(Tasks and exercises):
1) Translate this sentence from the off-duty conduct article into Spanish: "Michael S. Arnold of the National Law Review wrote that the amendment could lead to some complicated scenarios."
2) Answer from the off-duty conduct article:
(a) Besides the consumption of certain legal products, which two kinds of lawful off-the-job activity does the New York law cover?
(b) Which publication put out the primer the article relies on?
(c) What kind of workplace policies does Arnold say are still strongly recommended?

(Text):
-----
New York’s off-duty conduct law prohibiting employers from taking action against employees for lawful activity done while off the clock now includes cannabis, a byproduct of the state’s legalization of pot last month.
Here’s the gist, which comes via a helpful primer published by The National Law Review.
New York has a law barring employers from any discrimination against employees for various lawful activities performed outside the job, which include political activities (like running for office or campaigning on behalf of a candidate), recreational activities, and the consumption of certain legal products.
That last part is most relevant here. The off-duty conduct law now covers an individual’s legal use of consumable products, “including cannabis in accordance with state law, prior to the beginning or after the conclusion of the employee’s work hours, and off of the employer’s premises and without use of the employer’s equipment or other property;” and “including cannabis in accordance with state law, outside work hours, off of the employer’s premises and without use of the employer’s equipment or other property.”
But the amended off-duty conduct law carves out circumstances under which an employer would not be in violation for crying foul on an employee’s pot use. Those exceptions include situations when “the employer’s actions were required by state or federal statute, regulation, ordinance, or other state or federal governmental mandate,” or if “the employee is impaired by the use of cannabis, meaning the employee manifests specific articulable symptoms while working that decrease or lessen the employee’s performance of the duties or tasks of the employee’s job position.”
An employer can also take action if the employee’s pot-induced side effects “interfere with an employer’s obligation to provide a safe and healthy workplace, free from recognized hazards, as required by state and federal occupational safety and health law.”
Complications With The Amended Off-Duty Conduct Law
Michael S. Arnold of the National Law Review wrote that the amendment could lead to some complicated scenarios.
“To be clear: the update to the law does nothing to prevent employers from implementing and administering drug-free workplace policies, which are still strongly recommended. But the administration of these policies just became more complicated given the wording of the amendments,” wrote Arnold.
-----
(Raw data):
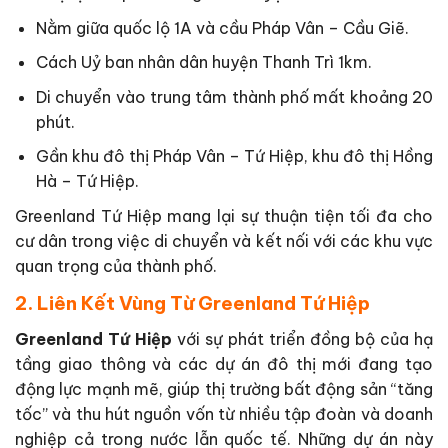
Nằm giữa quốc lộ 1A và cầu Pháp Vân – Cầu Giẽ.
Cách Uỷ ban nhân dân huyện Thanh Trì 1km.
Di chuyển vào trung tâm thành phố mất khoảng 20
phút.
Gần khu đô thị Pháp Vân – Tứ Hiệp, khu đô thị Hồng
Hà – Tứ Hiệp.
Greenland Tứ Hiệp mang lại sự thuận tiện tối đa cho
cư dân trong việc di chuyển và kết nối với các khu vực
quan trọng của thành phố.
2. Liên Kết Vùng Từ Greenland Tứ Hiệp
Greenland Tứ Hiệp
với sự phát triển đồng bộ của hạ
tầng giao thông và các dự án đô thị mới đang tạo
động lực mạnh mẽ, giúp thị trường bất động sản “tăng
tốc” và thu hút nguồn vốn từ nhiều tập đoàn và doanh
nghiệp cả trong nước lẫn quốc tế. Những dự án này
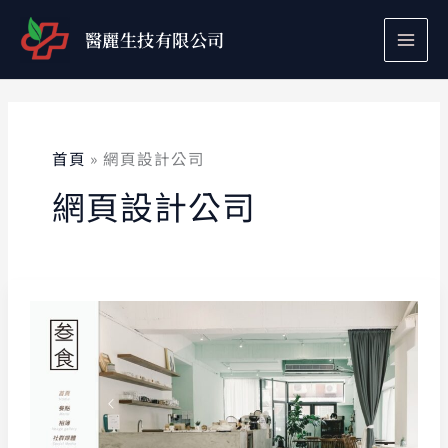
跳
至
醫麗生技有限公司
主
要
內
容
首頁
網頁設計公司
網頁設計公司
-----
(Solutions in order):
1) Michael S. Arnold, de la National Law Review, escribió que la enmienda podría dar lugar a algunas situaciones complicadas.

2)
(a) Political activities and recreational activities.
(b) The National Law Review.
(c) Drug-free workplace policies.